Babilonia no se convirtió en una ruina inmediatamente. Con el tiempo los persas destruyeron la gran torre y templo donde se le rendía adoración a Satanás bajo el nombre de Belo. Después que Alejandro Magno conquistó a Medo Persia él planeó hacer de Babilonia la capital de su imperio oriental. De hecho, Alejandro puso a 10,000 obreros a trabajar por dos meses para quitar los desperdicios del arruinado templo de Belo. Pero sus planes para reedificar el templo y hacer que Babilonia volviera a su gloria fueron frustrados por su muerte repentina. Y así fué que, con la muerte de Alejandro en el palacio de Nabucodonosor, Babilonia lentamente entró en decadencia.
Desde los tiempos más remotos los visitantes a Babilonia han informado que la ciudad era una ruina desolada. Benjamín de Tudela, viajero judío del siglo doce, sólo encontró las ruinas del palacio de Nabucodonosor. Desplomado, el palacio era, dijo él, “inaccesible debido a las varias y malignas clases de serpientes y escorpiones que viven allí.” Layard, el arqueólogo inglés, visitó a Babilonia en el siglo diecinueve e informó de ella: “Es una desnuda y espantosa desolación.”
LO QUE VE EL TURISTA HOY
Al principio del siglo veinte arqueólogos alemanes comenzaron una excavación sistemática en Babilonia. ¿Qué, entonces, ve el turista? Ante sus ojos están enormes montones de ruinas de edificios y palacios desentrañados. Casi no queda indicio alguno del gran muro. Hay una charca, un pantano de agua cubierta de espuma verde y burbujeando de ranas. De las grietas salen volando búhos; escorpiones y chacales son los únicos correos en el palacio de Nabucodonosor. En vez de venirle un sentimiento de belleza, al turista le viene el pensamiento de que ninguna ciudad podría ser una ruina más completa.

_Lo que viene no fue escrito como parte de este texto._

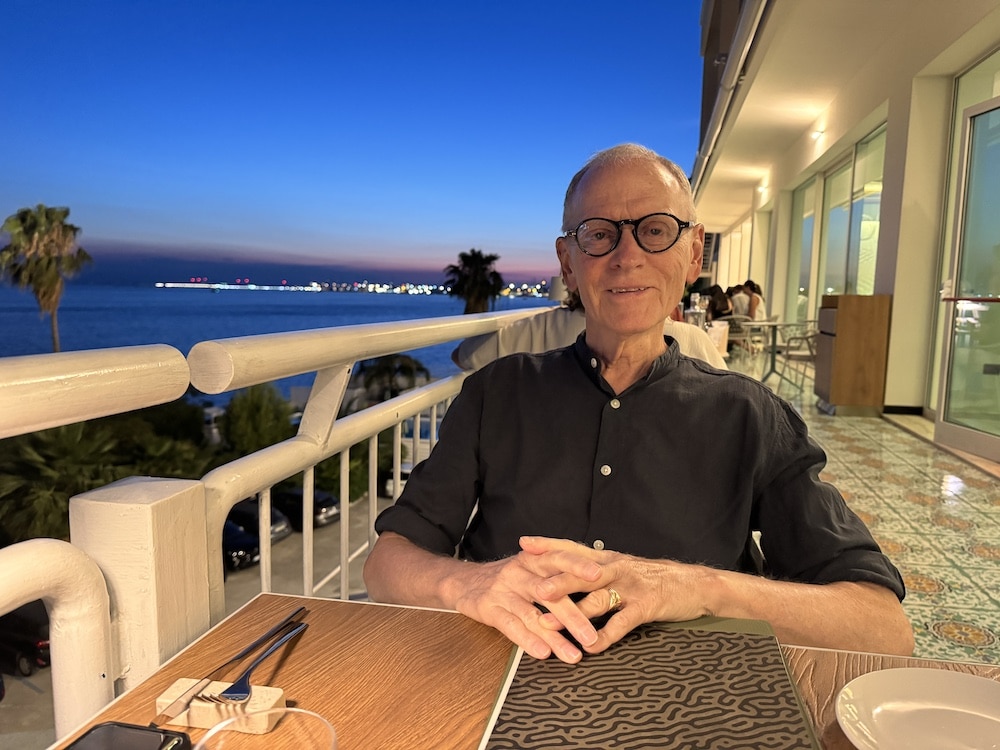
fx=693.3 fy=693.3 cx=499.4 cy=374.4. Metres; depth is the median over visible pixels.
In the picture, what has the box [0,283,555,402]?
sea
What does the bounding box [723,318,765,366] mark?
chair
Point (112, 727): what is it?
smartphone
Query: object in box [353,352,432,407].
palm tree
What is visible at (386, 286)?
shoreline
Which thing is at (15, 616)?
car
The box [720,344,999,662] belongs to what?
tiled floor
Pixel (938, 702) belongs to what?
plate
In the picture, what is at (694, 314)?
glass
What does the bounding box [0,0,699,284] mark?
sky
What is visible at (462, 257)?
palm tree
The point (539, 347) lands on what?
person
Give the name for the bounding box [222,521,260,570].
car
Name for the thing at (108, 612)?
balcony railing
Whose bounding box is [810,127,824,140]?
wall lamp
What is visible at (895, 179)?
building
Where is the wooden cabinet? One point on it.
(843, 320)
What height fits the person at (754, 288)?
0.977 m
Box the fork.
[216,622,307,702]
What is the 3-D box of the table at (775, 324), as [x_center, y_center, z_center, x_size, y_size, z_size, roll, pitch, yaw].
[3.423,-0.281,8.886,0.834,0.743,0.839,2,7,11]
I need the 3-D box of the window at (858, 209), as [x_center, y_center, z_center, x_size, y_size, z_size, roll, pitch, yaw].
[4.457,-1.604,8.748,0.154,2.474,2.099,2,7,11]
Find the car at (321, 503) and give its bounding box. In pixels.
[271,485,340,529]
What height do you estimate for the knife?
0.010 m
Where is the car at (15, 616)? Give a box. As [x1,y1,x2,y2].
[0,601,50,675]
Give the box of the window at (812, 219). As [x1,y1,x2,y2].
[787,175,818,325]
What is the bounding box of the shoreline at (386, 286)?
[157,278,552,296]
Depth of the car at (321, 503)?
22.31 m
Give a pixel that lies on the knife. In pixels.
(255, 643)
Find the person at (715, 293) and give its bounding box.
[705,284,732,321]
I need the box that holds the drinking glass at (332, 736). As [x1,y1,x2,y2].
[192,707,337,749]
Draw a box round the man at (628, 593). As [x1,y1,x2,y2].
[363,141,910,670]
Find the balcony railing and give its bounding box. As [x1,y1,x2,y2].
[0,306,551,733]
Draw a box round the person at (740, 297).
[728,282,753,320]
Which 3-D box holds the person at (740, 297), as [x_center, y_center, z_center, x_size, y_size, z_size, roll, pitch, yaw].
[3.856,-1.053,11.193,0.611,0.830,0.567,-2,7,-22]
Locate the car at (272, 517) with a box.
[226,497,292,541]
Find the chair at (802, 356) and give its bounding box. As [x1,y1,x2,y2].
[777,321,818,388]
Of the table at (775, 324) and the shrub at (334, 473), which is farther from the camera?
the shrub at (334, 473)
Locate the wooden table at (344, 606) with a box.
[30,588,998,749]
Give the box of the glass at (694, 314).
[686,293,705,328]
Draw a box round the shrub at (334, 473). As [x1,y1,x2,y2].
[314,431,406,501]
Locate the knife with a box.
[155,603,308,721]
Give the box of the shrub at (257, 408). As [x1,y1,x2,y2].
[219,383,294,456]
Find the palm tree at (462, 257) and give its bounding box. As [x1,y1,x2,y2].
[444,249,504,314]
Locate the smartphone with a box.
[61,721,192,749]
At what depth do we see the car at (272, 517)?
20.75 m
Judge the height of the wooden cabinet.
1.096 m
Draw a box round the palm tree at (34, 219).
[0,204,92,352]
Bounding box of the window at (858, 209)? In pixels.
[818,126,885,301]
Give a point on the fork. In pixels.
(241, 690)
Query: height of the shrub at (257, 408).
3.964 m
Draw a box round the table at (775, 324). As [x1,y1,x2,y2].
[741,320,807,384]
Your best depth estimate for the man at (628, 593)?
1.14 m
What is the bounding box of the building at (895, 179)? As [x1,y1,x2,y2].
[692,0,999,458]
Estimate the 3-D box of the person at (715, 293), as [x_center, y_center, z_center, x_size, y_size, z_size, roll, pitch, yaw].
[3.347,-0.937,10.777,0.651,0.873,0.644,2,7,11]
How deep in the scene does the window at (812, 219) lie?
11.68 m
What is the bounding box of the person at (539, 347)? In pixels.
[452,286,723,374]
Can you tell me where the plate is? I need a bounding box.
[834,669,999,749]
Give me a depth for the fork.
0.72 m
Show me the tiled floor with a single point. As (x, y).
(949, 576)
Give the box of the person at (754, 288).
[742,280,764,322]
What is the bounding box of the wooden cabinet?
[815,294,889,415]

Las murallas de la Puerta de Astarté han sido desenterradas. Dentro hay enormes losas, de casi un metro cuadrado. Cada una lleva la inscripción: “Nabucodonosor, rey de Babilonia, soy yo. La calle Babel la empedré con bloques de piedra para la procesión del gran Señor, Marduc.” Los bloques todavía están allí, tal como estaban cuando Daniel caminaba sobre ellos.
Se detiene el turista en medio de las ruinas y no puede menos que reflexionar sobre el pasado: Aquí Nabucodonosor, después de destruir a Jerusalén en 607 a. de J.C., trajo a los cautivos de Judá. Aquí, acariciado aún por sauces, está el Éufrates, haciéndole recordar al turista el salmo: “Junto a los ríos de Babilonia, allí nos sentamos, y también lloramos, acordándonos de Sión. Sobre los sauces en medio de ella colgamos nuestras arpas.” (Sal. 137:1, 2, Mod) Aquí Daniel, no dejando que lo aturdiera el resplandor que lo rodeaba, permaneció fiel al Dios del cielo, Jehová. Aquí el dedo de Dios escribió en la pared del palacio de Belsasar una profecía de destrucción, cumplida en cosa de horas.

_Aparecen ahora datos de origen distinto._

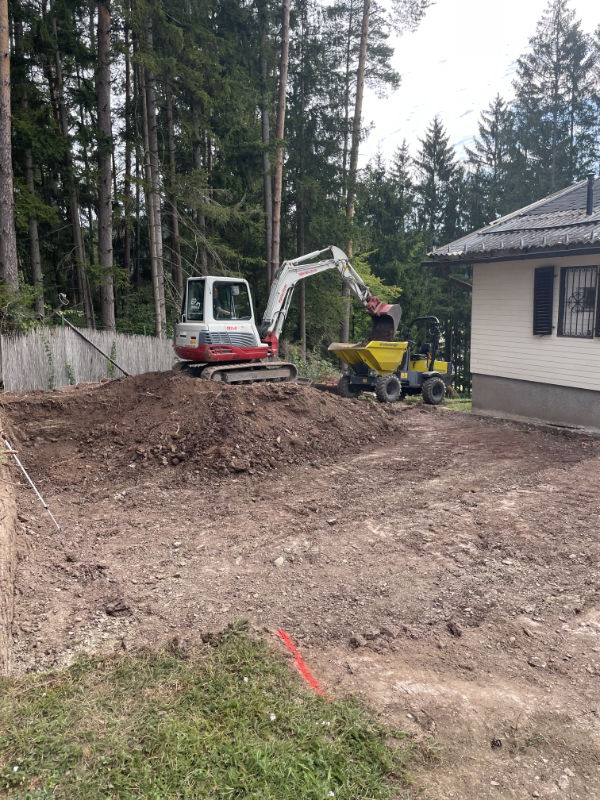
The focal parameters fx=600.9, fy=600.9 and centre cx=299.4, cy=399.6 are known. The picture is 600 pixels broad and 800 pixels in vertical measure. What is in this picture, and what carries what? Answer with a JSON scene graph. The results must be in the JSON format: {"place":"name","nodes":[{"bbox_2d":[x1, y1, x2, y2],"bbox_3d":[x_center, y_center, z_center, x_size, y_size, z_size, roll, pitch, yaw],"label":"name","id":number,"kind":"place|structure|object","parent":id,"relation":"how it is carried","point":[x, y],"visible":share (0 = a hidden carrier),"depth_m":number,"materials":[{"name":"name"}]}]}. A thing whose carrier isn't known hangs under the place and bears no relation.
{"place":"outdoors","nodes":[
{"label":"outdoors","id":0,"kind":"place"},
{"bbox_2d":[0,622,424,799],"label":"lawn","id":1,"kind":"structure","parent":0,"point":[309,790],"materials":[{"name":"green plant"}]},
{"bbox_2d":[0,384,599,799],"label":"dirt ground","id":2,"kind":"structure","parent":0,"point":[427,488],"materials":[{"name":"brown soil"}]},
{"bbox_2d":[0,408,17,675],"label":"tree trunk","id":3,"kind":"object","parent":2,"relation":"on","point":[0,513],"visible":0.96,"materials":[{"name":"wood"}]},
{"bbox_2d":[2,435,61,530],"bbox_3d":[-2.644,0.836,5.893,0.490,0.946,0.081,0,8,-3],"label":"metal rod","id":4,"kind":"object","parent":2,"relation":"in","point":[25,473],"visible":0.99,"depth_m":5.88,"materials":[{"name":"metal"}]},
{"bbox_2d":[0,325,175,391],"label":"reed fence","id":5,"kind":"object","parent":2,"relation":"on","point":[58,357],"visible":0.78,"depth_m":15.58,"materials":[{"name":"wood"}]},
{"bbox_2d":[41,333,55,389],"bbox_3d":[-6.233,-0.902,14.946,0.330,1.584,0.385,-4,9,-28],"label":"climbing plant","id":6,"kind":"object","parent":5,"relation":"attached to","point":[46,347],"visible":0.74,"depth_m":14.91,"materials":[{"name":"green plant"}]},
{"bbox_2d":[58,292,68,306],"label":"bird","id":7,"kind":"object","parent":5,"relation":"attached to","point":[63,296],"visible":0.96,"depth_m":15.63},
{"bbox_2d":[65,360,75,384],"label":"climbing plant","id":8,"kind":"object","parent":5,"relation":"attached to","point":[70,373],"visible":0.71,"depth_m":15.09,"materials":[{"name":"green plant"}]},
{"bbox_2d":[57,315,129,377],"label":"metal pole","id":9,"kind":"object","parent":5,"relation":"attached to","point":[83,336],"visible":0.97,"depth_m":16.54,"materials":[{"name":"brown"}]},
{"bbox_2d":[108,341,117,377],"bbox_3d":[-5.181,-0.988,16.723,0.301,1.399,0.323,-4,9,-28],"label":"climbing plant","id":10,"kind":"object","parent":5,"relation":"attached to","point":[114,347],"visible":0.7,"depth_m":16.65,"materials":[{"name":"green plant"}]},
{"bbox_2d":[104,598,130,616],"bbox_3d":[-1.250,1.411,4.118,0.151,0.079,0.154,1,8,8],"label":"dirt clod","id":11,"kind":"object","parent":2,"relation":"on","point":[116,610],"visible":0.97,"depth_m":4.08,"materials":[{"name":"brown soil"}]},
{"bbox_2d":[6,370,404,482],"bbox_3d":[-1.760,-0.034,11.167,8.197,0.958,7.520,-4,9,-28],"label":"dirt mound","id":12,"kind":"object","parent":2,"relation":"on","point":[228,409],"visible":0.94,"depth_m":9.01,"materials":[{"name":"brown soil"}]},
{"bbox_2d":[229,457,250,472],"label":"dirt clod","id":13,"kind":"object","parent":12,"relation":"on","point":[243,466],"visible":0.96,"depth_m":7.66,"materials":[{"name":"brown soil"}]},
{"bbox_2d":[173,248,399,384],"bbox_3d":[-0.150,-1.845,12.818,5.159,2.964,2.288,-4,9,-28],"label":"excavator","id":14,"kind":"object","parent":12,"relation":"on","point":[210,350],"visible":0.89,"depth_m":12.34,"materials":[{"name":"white metal"}]},
{"bbox_2d":[213,285,233,319],"bbox_3d":[-1.471,-1.724,11.456,0.855,0.939,0.690,8,12,44],"label":"person","id":15,"kind":"object","parent":14,"relation":"in","point":[225,311],"visible":0.34,"depth_m":11.29},
{"bbox_2d":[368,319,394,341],"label":"soil","id":16,"kind":"structure","parent":14,"relation":"in","point":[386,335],"materials":[{"name":"brown soil"}]},
{"bbox_2d":[274,556,284,565],"bbox_3d":[-0.168,1.320,4.914,0.105,0.073,0.124,4,9,22],"label":"rock","id":17,"kind":"object","parent":2,"relation":"on","point":[281,560],"visible":0.94,"depth_m":4.88,"materials":[{"name":"white stone"}]},
{"bbox_2d":[276,629,326,697],"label":"painted line","id":18,"kind":"object","parent":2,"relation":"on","point":[302,666],"visible":0.79,"depth_m":3.41,"materials":[{"name":"red paint"}]},
{"bbox_2d":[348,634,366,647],"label":"dirt clod","id":19,"kind":"object","parent":2,"relation":"on","point":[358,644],"visible":0.97,"depth_m":3.66,"materials":[{"name":"brown soil"}]},
{"bbox_2d":[330,311,452,403],"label":"dump truck","id":20,"kind":"object","parent":2,"relation":"on","point":[424,373],"visible":0.96,"depth_m":14.93,"materials":[{"name":"yellow metal"}]},
{"bbox_2d":[445,620,462,636],"bbox_3d":[0.988,1.455,3.853,0.091,0.062,0.112,-1,8,-10],"label":"dirt clod","id":21,"kind":"object","parent":2,"relation":"on","point":[450,624],"visible":0.96,"depth_m":3.82,"materials":[{"name":"brown soil"}]},
{"bbox_2d":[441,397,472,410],"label":"grass patch","id":22,"kind":"object","parent":2,"relation":"on","point":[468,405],"visible":0.27,"depth_m":15.26,"materials":[{"name":"green plant"}]},
{"bbox_2d":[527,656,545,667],"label":"rock","id":23,"kind":"object","parent":2,"relation":"on","point":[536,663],"visible":0.93,"depth_m":3.46,"materials":[{"name":"grey stone"}]},
{"bbox_2d":[346,0,599,166],"label":"sky","id":24,"kind":"structure","parent":0,"point":[506,96],"materials":[{"name":"white"}]},
{"bbox_2d":[424,175,599,433],"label":"house","id":25,"kind":"structure","parent":0,"point":[567,378],"depth_m":11.51,"materials":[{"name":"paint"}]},
{"bbox_2d":[438,262,472,290],"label":"downspout","id":26,"kind":"object","parent":25,"relation":"attached to","point":[450,279],"visible":0.27,"depth_m":13.92,"materials":[{"name":"metal"}]},
{"bbox_2d":[425,177,599,260],"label":"roof","id":27,"kind":"structure","parent":25,"relation":"on","point":[587,231],"depth_m":11.88,"materials":[{"name":"grey tile"}]},
{"bbox_2d":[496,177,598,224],"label":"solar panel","id":28,"kind":"object","parent":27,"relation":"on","point":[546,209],"visible":0.51,"depth_m":12.04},
{"bbox_2d":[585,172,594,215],"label":"chimney pipe","id":29,"kind":"object","parent":27,"relation":"on","point":[589,195],"visible":0.85,"depth_m":11.71,"materials":[{"name":"black metal"}]},
{"bbox_2d":[532,266,554,335],"bbox_3d":[4.435,-1.854,10.922,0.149,1.277,0.467,-4,9,-28],"label":"shutter","id":30,"kind":"object","parent":25,"relation":"attached to","point":[541,310],"visible":0.94,"depth_m":10.86,"materials":[{"name":"black wood"}]},
{"bbox_2d":[557,264,598,337],"bbox_3d":[5.015,-1.780,10.596,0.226,1.430,0.888,-4,9,-28],"label":"window","id":31,"kind":"structure","parent":25,"relation":"in","point":[572,296],"depth_m":10.71,"materials":[{"name":"black metal"}]},
{"bbox_2d":[595,269,599,336],"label":"shutter","id":32,"kind":"object","parent":25,"relation":"attached to","point":[599,318],"visible":0.87,"depth_m":10.10,"materials":[{"name":"black wood"}]},
{"label":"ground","id":33,"kind":"structure","parent":0},
{"bbox_2d":[0,0,19,304],"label":"tree","id":34,"kind":"object","parent":33,"relation":"on","point":[9,185],"visible":0.96,"depth_m":14.15,"materials":[{"name":"brown wood"}]},
{"bbox_2d":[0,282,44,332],"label":"shrub","id":35,"kind":"object","parent":33,"relation":"on","point":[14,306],"visible":0.6,"depth_m":14.28,"materials":[{"name":"green plant"}]},
{"bbox_2d":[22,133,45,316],"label":"tree","id":36,"kind":"object","parent":33,"relation":"on","point":[35,254],"visible":0.62,"depth_m":21.47,"materials":[{"name":"brown wood"}]},
{"bbox_2d":[47,6,90,320],"bbox_3d":[-8.592,-9.547,21.849,1.381,15.646,1.592,-4,9,-28],"label":"tree","id":37,"kind":"object","parent":33,"relation":"on","point":[76,236],"visible":0.87,"depth_m":21.83,"materials":[{"name":"brown wood"}]},
{"bbox_2d":[95,0,116,331],"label":"tree","id":38,"kind":"object","parent":33,"relation":"on","point":[106,249],"visible":0.9,"depth_m":17.43,"materials":[{"name":"brown wood"}]},
{"bbox_2d":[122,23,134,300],"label":"tree","id":39,"kind":"object","parent":33,"relation":"on","point":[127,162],"visible":0.83,"depth_m":25.40,"materials":[{"name":"brown wood"}]},
{"bbox_2d":[138,9,166,334],"bbox_3d":[-4.890,-10.265,19.286,1.149,18.474,1.135,-7,11,-40],"label":"tree","id":40,"kind":"object","parent":33,"relation":"on","point":[157,281],"visible":0.87,"depth_m":19.56,"materials":[{"name":"brown wood"}]},
{"bbox_2d":[161,69,183,310],"bbox_3d":[-5.202,-10.732,23.882,0.908,17.281,0.946,3,9,17],"label":"tree","id":41,"kind":"object","parent":33,"relation":"on","point":[175,234],"visible":0.73,"depth_m":24.00,"materials":[{"name":"brown wood"}]},
{"bbox_2d":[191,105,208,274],"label":"tree","id":42,"kind":"object","parent":33,"relation":"on","point":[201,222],"visible":0.54,"depth_m":26.01,"materials":[{"name":"brown"}]},
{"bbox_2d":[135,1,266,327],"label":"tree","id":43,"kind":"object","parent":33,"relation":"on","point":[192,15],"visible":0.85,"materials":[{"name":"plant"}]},
{"bbox_2d":[260,2,274,287],"bbox_3d":[-1.290,-12.454,24.353,2.043,20.144,2.043,6,10,33],"label":"tree","id":44,"kind":"object","parent":33,"relation":"on","point":[267,229],"visible":0.73,"depth_m":24.26,"materials":[{"name":"brown wood"}]},
{"bbox_2d":[269,0,290,284],"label":"tree","id":45,"kind":"object","parent":33,"relation":"on","point":[285,22],"visible":0.82,"depth_m":20.84,"materials":[{"name":"brown wood"}]},
{"bbox_2d":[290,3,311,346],"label":"tree","id":46,"kind":"object","parent":33,"relation":"on","point":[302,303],"visible":0.83,"depth_m":28.93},
{"bbox_2d":[288,345,340,383],"bbox_3d":[0.313,-0.946,19.697,2.455,1.607,2.671,-4,9,-28],"label":"shrub","id":47,"kind":"object","parent":33,"relation":"on","point":[309,367],"visible":0.43,"depth_m":19.46,"materials":[{"name":"green plant"}]},
{"bbox_2d":[340,0,370,340],"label":"pine tree","id":48,"kind":"object","parent":33,"relation":"on","point":[365,22],"visible":0.82,"depth_m":25.07,"materials":[{"name":"brown wood"}]},
{"bbox_2d":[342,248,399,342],"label":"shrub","id":49,"kind":"object","parent":33,"relation":"on","point":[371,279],"visible":0.35,"depth_m":23.12,"materials":[{"name":"green plant"}]},
{"bbox_2d":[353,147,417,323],"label":"conifer tree","id":50,"kind":"object","parent":33,"relation":"on","point":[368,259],"visible":0.61,"depth_m":32.46,"materials":[{"name":"green plant"}]},
{"bbox_2d":[413,115,461,245],"label":"conifer tree","id":51,"kind":"object","parent":33,"relation":"on","point":[434,162],"visible":0.7,"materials":[{"name":"plant"}]},
{"bbox_2d":[467,94,517,224],"bbox_3d":[12.415,-10.811,38.428,5.813,16.496,6.215,0,8,-4],"label":"conifer tree","id":52,"kind":"object","parent":33,"relation":"on","point":[492,128],"visible":0.55,"depth_m":37.57,"materials":[{"name":"plant"}]},
{"bbox_2d":[512,0,599,198],"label":"conifer tree","id":53,"kind":"object","parent":33,"relation":"on","point":[557,42],"visible":0.71,"depth_m":33.66,"materials":[{"name":"plant"}]}
]}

Absorto en pensamientos, el turista camina lentamente hasta el lugar donde ha de tomar su tren. Ese letrero lo intriga: “Paradero Babilonia. Se detienen los trenes aquí para recoger pasajeros.” ¡Qué apto, piensa él! ¡Qué comentario más apropiado respecto al fin de Babilonia—sólo un paradero ahora! Mientras se prepara para abordar el tren medita en el pensamiento de que bien podría colocarse otro letrero al lado del actual. En éste podrían esmaltarse las palabras proféticas de Isaías y Jeremías, pronunciadas cuando nada ofuscaba el esplendor de Babilonia: “A causa de la ira de Jehová, no será habitada, sino que toda ella será una desolación; cuantos pasaren junto a Babilonia quedarán asombrados.” “¡Cómo ha venido a ser Babilonia una desolación entre las naciones!” “¡Cómo ha cesado el opresor! ¡la ciudad de oro ha cesado!”—Jer. 50:13; 51:41, Mod; Isa.14:4. AN.